When he’s not running his lab up at the Hutch or co-editing epigenetics’ only open source journal, Epigenetics and Chromatin, Dr. Steve Henikoff tinkers a bit (ok…that might be a bit of an understatement). Credited with inventing a range of useful research methods that have streamlined processes from sequencing to computational prediction tools, the Chicago native is definitely the type of PI you want on the receiving end of one of the R21 grants in the Roadmap Epigenomics’ Technology Development in Epigenetics segment.
For those of you that may not be up to date on the Roadmap Epigenomics initiative, the R21 grants fall into the high risk/high gain category and were rewarded to proposals that might lead to “…revolutionary epigenetic technologies…” But if you look at some of the talented labs that received these grants, they don’t seem that risky. Something useful will likely come out of these projects regardless of whether or not the end result matches that of their purpose. After all, it was while Henikoff was tweaking sequencing approaches to be more effective that he discovered genes nested in introns, a concept as foreign as the internet back in the ‘80’s.

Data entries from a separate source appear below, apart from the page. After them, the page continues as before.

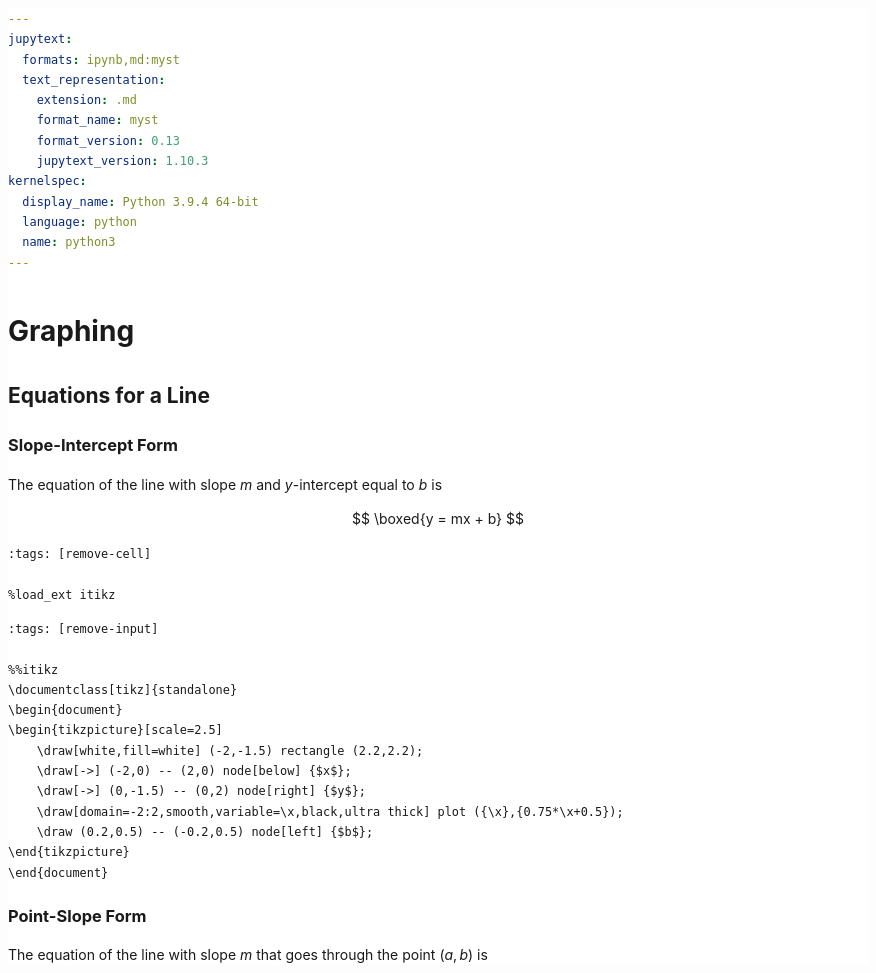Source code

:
 ```yaml
---
jupytext:
  formats: ipynb,md:myst
  text_representation:
    extension: .md
    format_name: myst
    format_version: 0.13
    jupytext_version: 1.10.3
kernelspec:
  display_name: Python 3.9.4 64-bit
  language: python
  name: python3
---
```

# Graphing

## Equations for a Line

### Slope-Intercept Form
The equation of the line with slope $m$ and $y$-intercept equal to $b$ is

$$
\boxed{y = mx + b}
$$

```{code-cell}
:tags: [remove-cell]

%load_ext itikz
```

```{code-cell}
:tags: [remove-input]

%%itikz
\documentclass[tikz]{standalone}
\begin{document}
\begin{tikzpicture}[scale=2.5]
    \draw[white,fill=white] (-2,-1.5) rectangle (2.2,2.2);
    \draw[->] (-2,0) -- (2,0) node[below] {$x$};
    \draw[->] (0,-1.5) -- (0,2) node[right] {$y$};
    \draw[domain=-2:2,smooth,variable=\x,black,ultra thick] plot ({\x},{0.75*\x+0.5});
    \draw (0.2,0.5) -- (-0.2,0.5) node[left] {$b$};
\end{tikzpicture}
\end{document}
```


### Point-Slope Form
The equation of the line with slope $m$ that goes through the point $(a,b)$ is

Recently, there’s been ever-increasing evidence indicating that various epigenetic processes are very dynamic. CATCH-IT, an epicronym for Covalent Attachment of Tags to Capture Histones and Identify Turnover, will allow researchers to study nucleosome dynamics by enabling genome-wide measurement of histone replacement kinetics. We caught up with Roger Deal, a post-doc in the Henikoff Lab, who filled us in on the details.
Henikoff Lab Interview
EpiGenie: Your grant falls into the “high risk, high return” technology development category. When you succeed, how do you envision CATCH-ITs first big journal debut?
Deal: We envision the debut of CATCH-IT as primarily a solid proof-of-concept but also an illustration of the power and potential of this method to yield new insights into the relationship between nucleosome dynamics and gene expression.
In the future we plan to apply CATCH-IT to other cell types, including ES cells and their descendants. One of the great things about this technique is that in addition to giving real-time measurements of nucleosome dynamics, we’ll also be able to map the promoters and other regulatory elements that are being utilized in these cells.
And we’ll be able to get all that without using any transgenes or antibodies! So, CATCH-IT will truly be a “plug-and-play” method in the sense that it employs a generic set of reagents and could therefore theoretically be used on any cell type.
EpiGenie: What do you see as the biggest technology development hurdles with this project?
Deal: The downstream steps, such as pulldown of biotinylated histones and microarray analysis, are already well established so the hard part has been getting histones labeled with the synthetic amino acid Azidohomoalanine, coupling biotin to the labeled histones, and ensuring that we can remove all other DNA-binding proteins (which will also be labeled) from the chromatin prior to the pulldown.
We’ve worked out most of these issues, but one of the most frustrating problems we had to work around was the fact Copper, which catalyzes the coupling of biotin to AHA-labeled histones, causes chromatin to precipitate! In the end we found a trick to make it work and now we’re ironing out the smaller wrinkles in the procedure.
EpiGenie: Would this, or another hurdle be exacerbated by any specific model system, or research scenario?
Deal: We think the method should be widely applicable but will likely require some tweaking for each new cell type, particularly if the cell numbers are limiting.
EpiGenie: Can you expand on what will be CATCH-ITs readout technology? After the
pulldown, what’s next?
Deal: Right now we’re using high-density microarrays from Nimblegen as the readout for CATCH-IT, but we may use Illumina/Solexa sequencing in the future as well.
EpiGenie: Where would you like to take CATCH-IT in the future?
Deal: Down the road we hope to use CATCH-IT to profile nucleosome dynamics during cell differentiation in intact tissues by coupling it with a method for isolating individual cell types.